Véritable coup de poing lors de son premier visionnage en salle, The Square m'avait soufflé par son rythme, ses images, sa bande-son. Le film pousse également à la réflexion, et un deuxième visionnage permet d'apprécier les nombreuses subtilités scénaristiques.
The Square est un véritable tableau de la société nordique actuelle, et plus largement du modèle occidental. Le film réussit à rendre, dans toute sa complexité, le rapport qu'entretient la classe au pouvoir avec la réalité sociale. La critique de l'art contemporain n'est qu'un biais utilisé par Ruben Östlund pour révéler avec nuances les impasses sociétales dans lesquelles nous nous trouvons.

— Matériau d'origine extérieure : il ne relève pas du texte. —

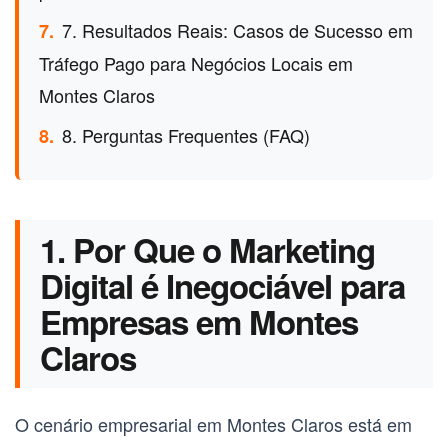
7. Resultados Reais: Casos de Sucesso em
7.
Tráfego Pago para Negócios Locais em
Montes Claros
8. Perguntas Frequentes (FAQ)
8.
1. Por Que o Marketing
Digital é Inegociável para
Empresas em Montes
Claros
O cenário empresarial em
Montes Claros
está em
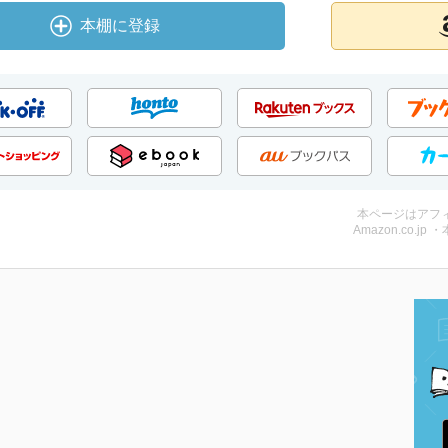
本棚に登録
本ページはアフ
Amazon.co.jp 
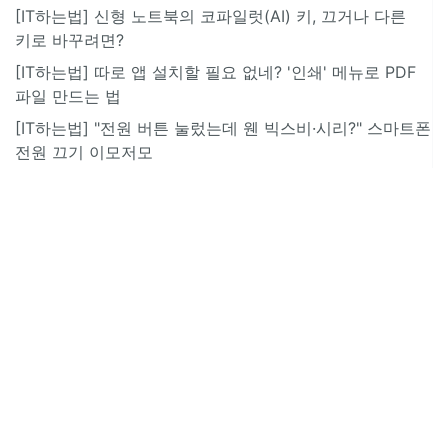
[IT하는법] 신형 노트북의 코파일럿(AI) 키, 끄거나 다른
키로 바꾸려면?
[IT하는법] 따로 앱 설치할 필요 없네? '인쇄' 메뉴로 PDF
파일 만드는 법
[IT하는법] "전원 버튼 눌렀는데 웬 빅스비·시리?" 스마트폰
전원 끄기 이모저모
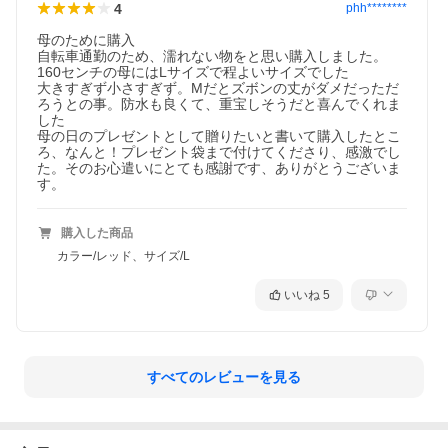
4
phh********
母のために購入

自転車通勤のため、濡れない物をと思い購入しました。

160センチの母にはLサイズで程よいサイズでした

大きすぎず小さすぎず。Mだとズボンの丈がダメだっただ
ろうとの事。防水も良くて、重宝しそうだと喜んでくれま
した

母の日のプレゼントとして贈りたいと書いて購入したとこ
ろ、なんと！プレゼント袋まで付けてくださり、感激でし
た。そのお心遣いにとても感謝です、ありがとうございま
す。
購入した商品
カラー/レッド、サイズ/L
いいね
5
すべてのレビューを見る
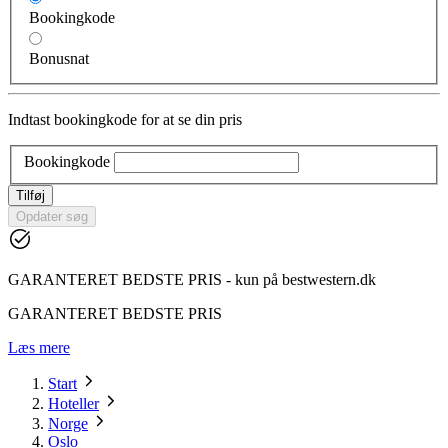
Bookingkode
Bonusnat
Indtast bookingkode for at se din pris
Bookingkode
Tilføj
Opdater søg
GARANTERET BEDSTE PRIS - kun på bestwestern.dk
GARANTERET BEDSTE PRIS
Læs mere
Start
Hoteller
Norge
Oslo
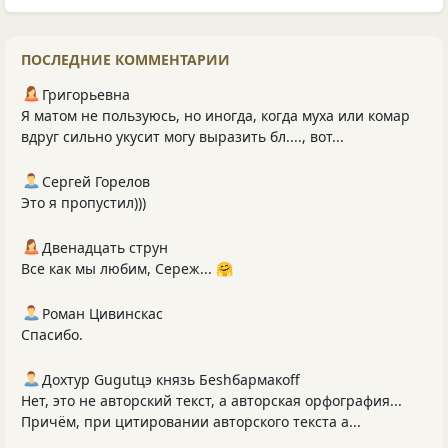
ПОСЛЕДНИЕ КОММЕНТАРИИ
Григорьевна
Я матом не пользуюсь, но иногда, когда муха или комар
вдруг сильно укусит могу выразить бл...., вот...
Сергей Горелов
Это я пропустил)))
Двенадцать струн
Все как мы любим, Сереж... 🤗
Роман Цивинскас
Спасибо.
Дохтур Gugutцэ князь Беshбармакоff
Нет, это не авторский текст, а авторская орфография...
Причём, при цитировании авторского текста а...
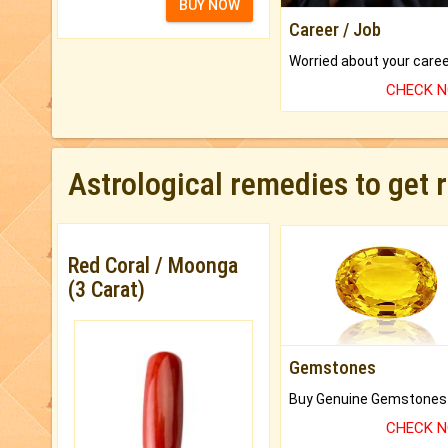
BUY NOW
Career / Job
CHECK 
Astrological remedies to get 
Red Coral / Moonga
(3 Carat)
Gemstones
CHECK 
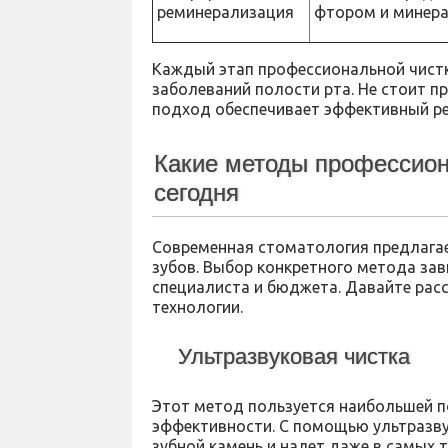
реминерализация
фтором и минера
Каждый этап профессиональной чистк
заболеваний полости рта. Не стоит п
подход обеспечивает эффективный ре
Какие методы профессион
сегодня
Современная стоматология предлагае
зубов. Выбор конкретного метода зав
специалиста и бюджета. Давайте ра
технологии.
Ультразвуковая чистка
Этот метод пользуется наибольшей п
эффективности. С помощью ультразву
зубной камень и налет даже в самых 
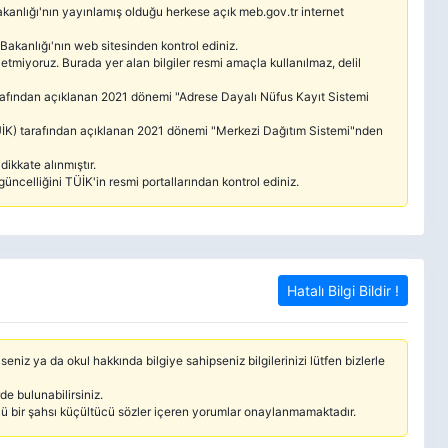
 Bakanlığı'nın yayınlamış olduğu herkese açık meb.gov.tr internet
 Bakanlığı'nın web sitesinden kontrol ediniz.
etmiyoruz. Burada yer alan bilgiler resmi amaçla kullanılmaz, delil
tarafından açıklanan 2021 dönemi "Adrese Dayalı Nüfus Kayıt Sistemi
(TÜİK) tarafından açıklanan 2021 dönemi "Merkezi Dağıtım Sistemi"nden
ikkate alınmıştır.
güncelliğini TÜİK'in resmi portallarından kontrol ediniz.
Hatalı Bilgi Bildir !
seniz ya da okul hakkında bilgiye sahipseniz bilgilerinizi lütfen bizlerle
e bulunabilirsiniz.
cü bir şahsı küçültücü sözler içeren yorumlar onaylanmamaktadır.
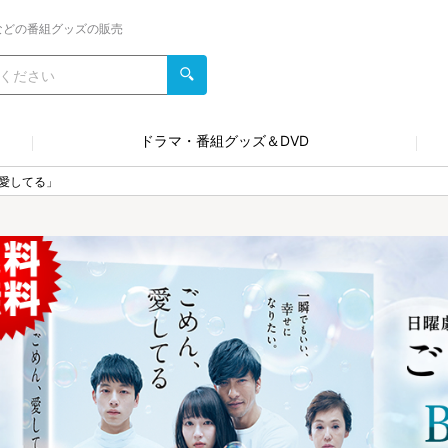
などの番組グッズの販売
ドラマ・番組グッズ＆DVD
愛してる」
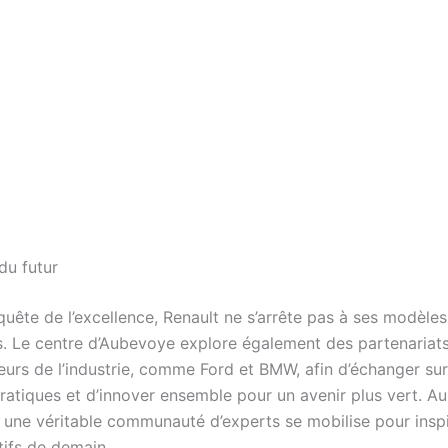
du futur
uête de l’excellence, Renault ne s’arrête pas à ses modèles
ls. Le centre d’Aubevoye explore également des partenariat
eurs de l’industrie, comme Ford et BMW, afin d’échanger sur
pratiques et d’innover ensemble pour un avenir plus vert. A
, une véritable communauté d’experts se mobilise pour inspi
tifs de demain.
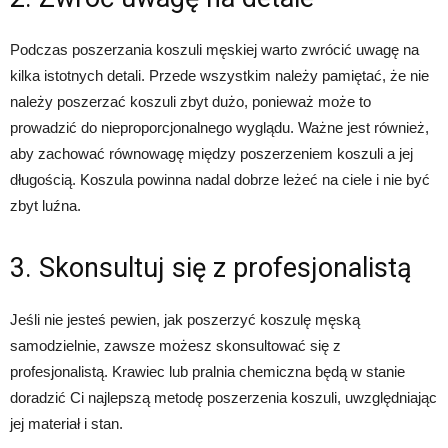
Podczas poszerzania koszuli męskiej warto zwrócić uwagę na
kilka istotnych detali. Przede wszystkim należy pamiętać, że nie
należy poszerzać koszuli zbyt dużo, ponieważ może to
prowadzić do nieproporcjonalnego wyglądu. Ważne jest również,
aby zachować równowagę między poszerzeniem koszuli a jej
długością. Koszula powinna nadal dobrze leżeć na ciele i nie być
zbyt luźna.
3. Skonsultuj się z profesjonalistą
Jeśli nie jesteś pewien, jak poszerzyć koszulę męską
samodzielnie, zawsze możesz skonsultować się z
profesjonalistą. Krawiec lub pralnia chemiczna będą w stanie
doradzić Ci najlepszą metodę poszerzenia koszuli, uwzględniając
jej materiał i stan.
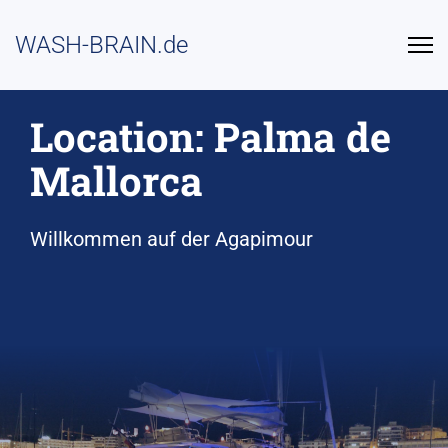
WASH-BRAIN.de
Location: Palma de
Mallorca
Willkommen auf der Agapimour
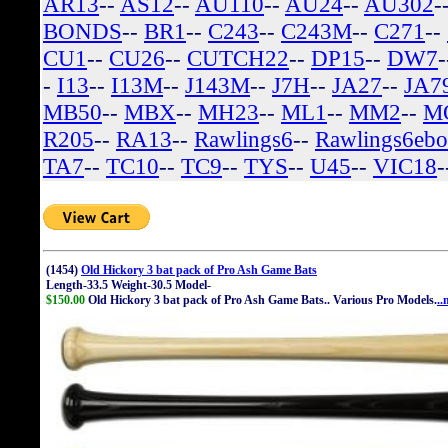
AR13
--
AS12
--
AU110
--
AU24
--
AU302
-
BONDS
--
BR1
--
C243
--
C243M
--
C271
--
CU1
--
CU26
--
CUTCH22
--
DP15
--
DW7
-
I13
--
I13M
--
J143M
--
J7H
--
JA27
--
JA7
MB50
--
MBX
--
MH23
--
ML1
--
MM2
--
M
R205
--
RA13
--
Rawlings6
--
Rawlings6eb
TA7
--
TC10
--
TC9
--
TYS
--
U45
--
VIC18
-
(1454)
Old Hickory 3 bat pack of Pro Ash Game Bats
Length-33.5 Weight-30.5 Model-
$150.00
Old Hickory 3 bat pack of Pro Ash Game Bats.. Various Pro Models.
..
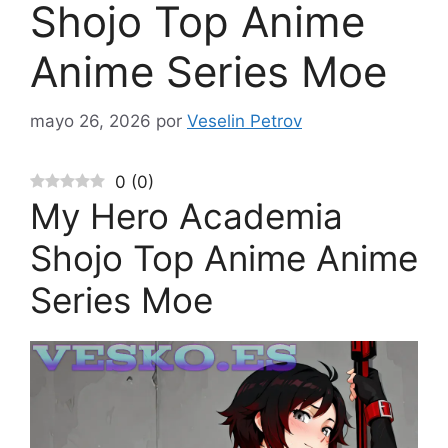
Shojo Top Anime
Anime Series Moe
mayo 26, 2026
por
Veselin Petrov
0
(
0
)
My Hero Academia
Shojo Top Anime Anime
Series Moe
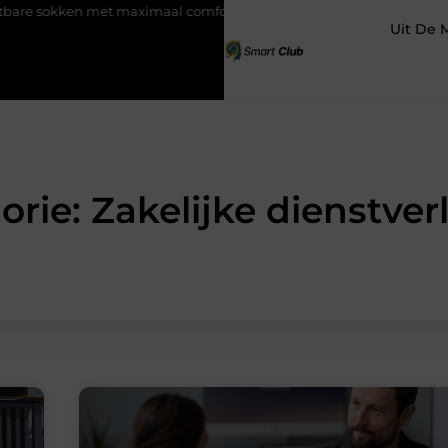
met maximaal comfort
Fysio Bleiswijk: professionele ondersteun
Uit De 
orie: Zakelijke dienstver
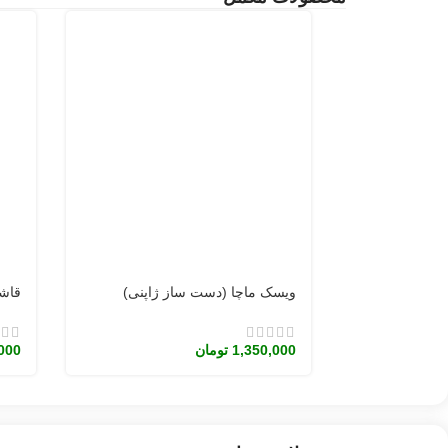
ویسک ماچا (دست ساز ژاپنی)
قاش
1,350,000
تومان
000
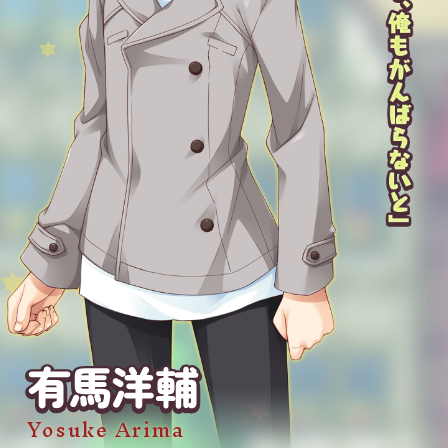
Yosuke Arima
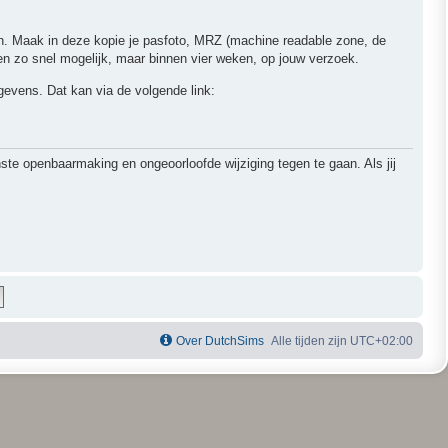
ren. Maak in deze kopie je pasfoto, MRZ (machine readable zone, de
 zo snel mogelijk, maar binnen vier weken, op jouw verzoek.
egevens. Dat kan via de volgende link:
 openbaarmaking en ongeoorloofde wijziging tegen te gaan. Als jij
Over DutchSims
Alle tijden zijn
UTC+02:00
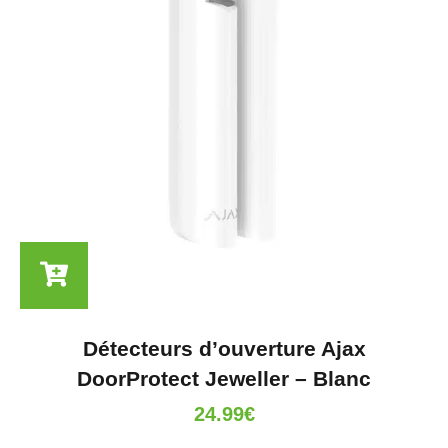
Détecteurs d’ouverture Ajax
DoorProtect Jeweller – Blanc
24.99
€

La première, la plus explicite, est celle de l'érosion de la confiance entre individus. Ou, plus précisément, la montée d'une peur sociale nourrie par la rupture de tous liens entre groupes sociaux et entretenue par les fantasmes et le sensationnalisme. Cette peur est exposée et transmise tout au long du film, notamment dans la scène du vol.
La deuxième est celle de la victoire du clivage manichéen qui est celui du politiquement correct, clivage qui a remplacé l'échelle nuancée et encadrée de la liberté d'expression. Les personnages se retrouvent ainsi obligés d'adopter une posture radicale, poussés par la recherche – très moderne – de la polémique. L'impolitiquement correct devient alors une posture, mieux perçue socialement qu'une modération non-définie qui dérange. Le passage de l'un à l'autre se faisant dans la violence, médiatique (comme lors de la conférence de presse) ou physique (comme dans la scène de l'homme-singe).
La troisième est celle du déni de l'attraction, des attributs et des responsabilités du pouvoir. Les dominants de la société, en proie à la peur précédemment évoquée, refusent d'assumer la place qu'ils occupent pourtant dans les faits. Et c'est là que se développe la plus grande critique du film, celle de la disparition de l'autorité du fort, remplacée par celle de la colère, de l'argent ou du plus grand nombre.
Alors non, The Square n'est pas un chef-d'oeuvre, mais bel et bien une œuvre de génie. Y est transmise une analyse fine au moyen d'une réalisation rythmée qui laisse un effet époustouflant. Cependant, le film s'adresse probablement à un public réduit dont le jury cannois forme l'archétype. De plus, il s'inscrit dans une époque et un milieu particuliers et ne pourrait sûrement pas être compris par mes grands-parents, et je n'espère pas par mes petits-enfants. En ce sens, The Square est une véritable œuvre d'art contemporaine.